Here is a full transcript of Nixon’s and Cuomo’s responses to moderator Maurice DuBois of WCBS-TV, (which begin at 16:34 of this recording):
Ms. Nixon, you are proposing that New York State move to a single-payer health care system, also known as Medicare for All. Everybody would be covered. A RAND Corporation study found this would cost $139 billion. That’s almost the size of the state budget. It would double it. How do you plan to make this happen?
So the RAND Corporation also said that it would be a tremendous savings for New York State. We can insure all of our people here by a single-payer, Medicare for All system. We can do it better. We can do it cheaper. We can do it with no copays, with no deductibles. And 98 percent of New Yorkers would pay less for their health care than they do now.

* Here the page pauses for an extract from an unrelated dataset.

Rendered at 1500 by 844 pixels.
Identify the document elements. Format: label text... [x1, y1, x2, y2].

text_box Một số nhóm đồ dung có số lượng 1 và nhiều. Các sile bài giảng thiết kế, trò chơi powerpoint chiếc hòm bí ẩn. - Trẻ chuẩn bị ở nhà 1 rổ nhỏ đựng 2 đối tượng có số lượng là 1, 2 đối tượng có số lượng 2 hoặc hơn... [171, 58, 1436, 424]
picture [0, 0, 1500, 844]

The same study also found this would nearly triple the state tax rate for an average family, from 6 percent to 18 percent – that’s a family making roughly a $100,000, $115,000.
If you look at say what a family now who earns, let’s say $49,000. The cost of health care for that family is $17,500, the cost between the individual and the employer would be a sixth of that. What we would have is a payroll tax in order to pay for it. It would be taken out of people’s payrolls the same way Social Security is taken out.
It would be an overall savings for 98% of New Yorkers. And it would be an enormous savings for employers here. It is seen that it would create 200,000 jobs because employers would no longer be responsible for providing health care for their employees. It would drive medical costs and pharmaceutical costs down 40%.
We have a million uninsured New Yorkers in this state. But we have millions more who are underinsured, who are one diagnosis, who are one accident away from bankruptcy. This is the kind of change that New Yorkers really care about. This is the kind of change our Democratic Party should be embracing in order to address the incredible inequality here. Health care is a human right. We can insure all of our people and we can do it at enormous savings not only to individuals and to employers but to the state itself.
In theory it [single payer] is right. It reminds me of the story of the doctor who says, “If the patient survives the operation, he’s going to have a long and health life.”
Long term, single payer works – there’s no doubt about that. It works easier on a national level to make the transformation. The question Ms. Nixon couldn’t answer is the projected cost. At $200 million for the transition, that is more than the current state budget. The current state budget is $170 million for everything: health care, education, etc. Where do you get the $200 million short term, which would double the tax burden and take money from everything else, to get to single payer?
California has tried to do it. Vermont has tried to do it. Nobody has done it successfully.
It is the right idea. It should be explored. It is hard to do.
The real thing we need to do is have a president of the United States who understands that health care is not a luxury, it is a human right. And it has to be done on the federal level, and let’s elect a Democratic Congress, and let’s force this president to do it.